Lastly, tonight’s ceremony will end with the stripping of the altars, in the image of Christ stripped of His clothes. A Psalm verse will close the rite: “They parted my garments among them, and upon my vesture they cast lots.” What a contrast! On the one hand, the superabundance of the divine gifts, which Christ’s humanity has so profusely poured out; on the other hand, armed men, led by the traitor, Judas, who wish but to kill Him. Such is man’s answer to God’s goodness!

They will take Christ’s garments and share them between themselves. What do we receive from Christ? What do we do with His clothes? St. Paul invites us to put on Christ. We will do that by keeping the divine commandments, His words, the vocation of which is but to teach us to adore God, and to love our neighbor according to God. We disregard them so easily, while giving free rein to our own glorification. The garments of Christ that we squander are also the manifold divine gifts of the creation, and especially the gift of life. Let us learn to respect life, from the very first moment of its inception until its natural end.

What shall we say of Christ, Who willed to remain a food for us through the sacrament of the Eucharist, and Who remains present in the tabernacle? “Do this in remembrance of Me.” Remembering Christ means receiving Him in our lives, it means encountering Him, adoring Him. Do our lives spread the aroma of Christ for the men of our times? 

Today’s Mass presents us with two roads: a road leading us to adore the Lord, or a road leading us to despise Him. On the threshold of the Paschal triduum, we can ask ourselves which are the places still to be evangelized in our lives, our families, our communities, our society. Places where the Lord’s presence is put aside, places where the place He is entitled to is refused to Him. 
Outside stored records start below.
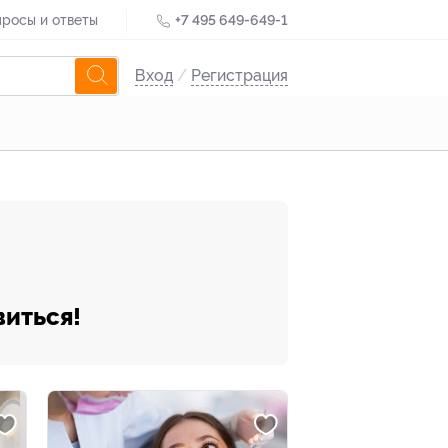
росы и ответы
+7 495 649-649-1
Вход
/
Регистрация
виться!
Let us draw from sacraments and prayer the strength of mission, which begins with the testimony of a life lived in a manner consistent with Him in Whom, and with what, we believe: this is our sole strength against the apostasy of our times. Let us generously enter into these days leading up to Easter, so that we may prepare our own Passover. May Mary, more than ever a Mother during these hours, remain close to us, as she was close to her Son.